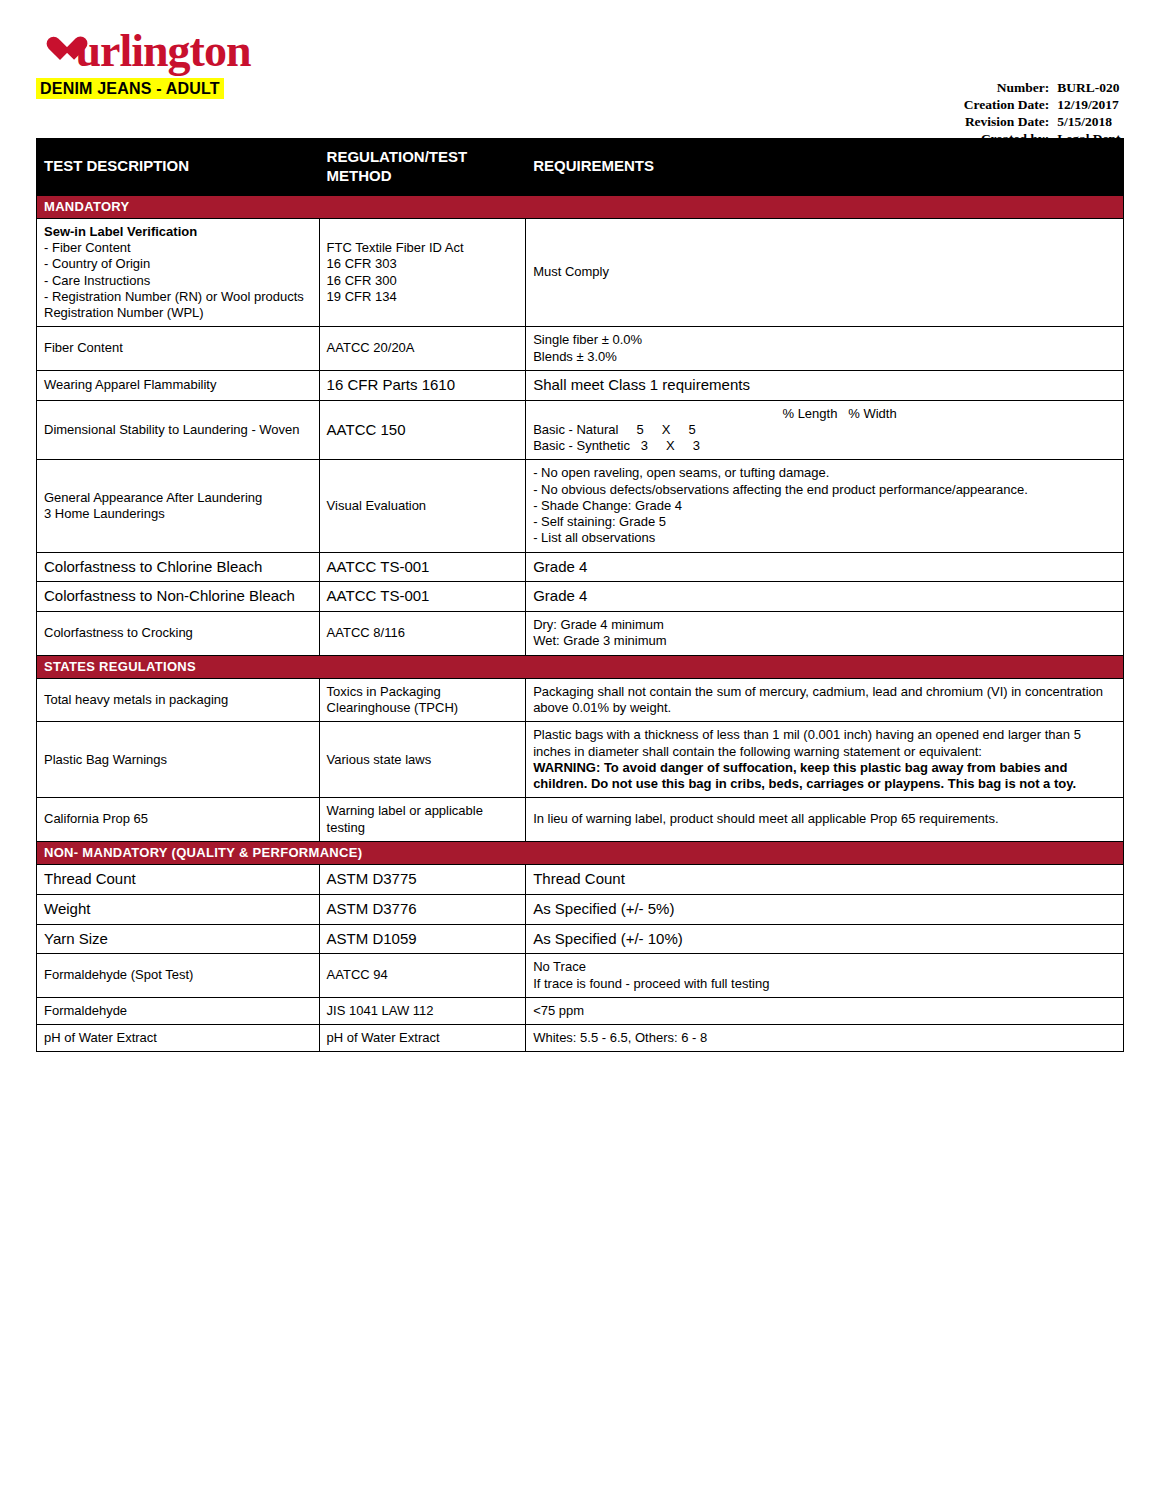urlington
| Number: | BURL-020 |
| Creation Date: | 12/19/2017 |
| Revision Date: | 5/15/2018 |
| Created by: | Legal Dept. |
DENIM JEANS - ADULT
| TEST DESCRIPTION | REGULATION/TEST METHOD | REQUIREMENTS |
| --- | --- | --- |
| MANDATORY |
| Sew-in Label Verification - Fiber Content - Country of Origin - Care Instructions - Registration Number (RN) or Wool products Registration Number (WPL) | FTC Textile Fiber ID Act 16 CFR 303 16 CFR 300 19 CFR 134 | Must Comply |
| Fiber Content | AATCC 20/20A | Single fiber ± 0.0% Blends ± 3.0% |
| Wearing Apparel Flammability | 16 CFR Parts 1610 | Shall meet Class 1 requirements |
| Dimensional Stability to Laundering - Woven | AATCC 150 | % Length % Width Basic - Natural 5 X 5 Basic - Synthetic 3 X 3 |
| General Appearance After Laundering 3 Home Launderings | Visual Evaluation | - No open raveling, open seams, or tufting damage. - No obvious defects/observations affecting the end product performance/appearance. - Shade Change: Grade 4 - Self staining: Grade 5 - List all observations |
| Colorfastness to Chlorine Bleach | AATCC TS-001 | Grade 4 |
| Colorfastness to Non-Chlorine Bleach | AATCC TS-001 | Grade 4 |
| Colorfastness to Crocking | AATCC 8/116 | Dry: Grade 4 minimum Wet: Grade 3 minimum |
| STATES REGULATIONS |
| Total heavy metals in packaging | Toxics in Packaging Clearinghouse (TPCH) | Packaging shall not contain the sum of mercury, cadmium, lead and chromium (VI) in concentration above 0.01% by weight. |
| Plastic Bag Warnings | Various state laws | Plastic bags with a thickness of less than 1 mil (0.001 inch) having an opened end larger than 5 inches in diameter shall contain the following warning statement or equivalent: WARNING: To avoid danger of suffocation, keep this plastic bag away from babies and children. Do not use this bag in cribs, beds, carriages or playpens. This bag is not a toy. |
| California Prop 65 | Warning label or applicable testing | In lieu of warning label, product should meet all applicable Prop 65 requirements. |
| NON- MANDATORY (QUALITY & PERFORMANCE) |
| Thread Count | ASTM D3775 | Thread Count |
| Weight | ASTM D3776 | As Specified (+/- 5%) |
| Yarn Size | ASTM D1059 | As Specified (+/- 10%) |
| Formaldehyde (Spot Test) | AATCC 94 | No Trace If trace is found - proceed with full testing |
| Formaldehyde | JIS 1041 LAW 112 | <75 ppm |
| pH of Water Extract | pH of Water Extract | Whites: 5.5 - 6.5, Others: 6 - 8 |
################
→ **What to do**
Exactly as they appear, print the lines of the listing above from its first line through the line that contains "Colorfastness to Chlorine", minus the pictures.

→ **Solution to the problem**
urlington
| Number: | BURL-020 |
| Creation Date: | 12/19/2017 |
| Revision Date: | 5/15/2018 |
| Created by: | Legal Dept. |
DENIM JEANS - ADULT
| TEST DESCRIPTION | REGULATION/TEST METHOD | REQUIREMENTS |
| --- | --- | --- |
| MANDATORY |
| Sew-in Label Verification - Fiber Content - Country of Origin - Care Instructions - Registration Number (RN) or Wool products Registration Number (WPL) | FTC Textile Fiber ID Act 16 CFR 303 16 CFR 300 19 CFR 134 | Must Comply |
| Fiber Content | AATCC 20/20A | Single fiber ± 0.0% Blends ± 3.0% |
| Wearing Apparel Flammability | 16 CFR Parts 1610 | Shall meet Class 1 requirements |
| Dimensional Stability to Laundering - Woven | AATCC 150 | % Length % Width Basic - Natural 5 X 5 Basic - Synthetic 3 X 3 |
| General Appearance After Laundering 3 Home Launderings | Visual Evaluation | - No open raveling, open seams, or tufting damage. - No obvious defects/observations affecting the end product performance/appearance. - Shade Change: Grade 4 - Self staining: Grade 5 - List all observations |
| Colorfastness to Chlorine Bleach | AATCC TS-001 | Grade 4 |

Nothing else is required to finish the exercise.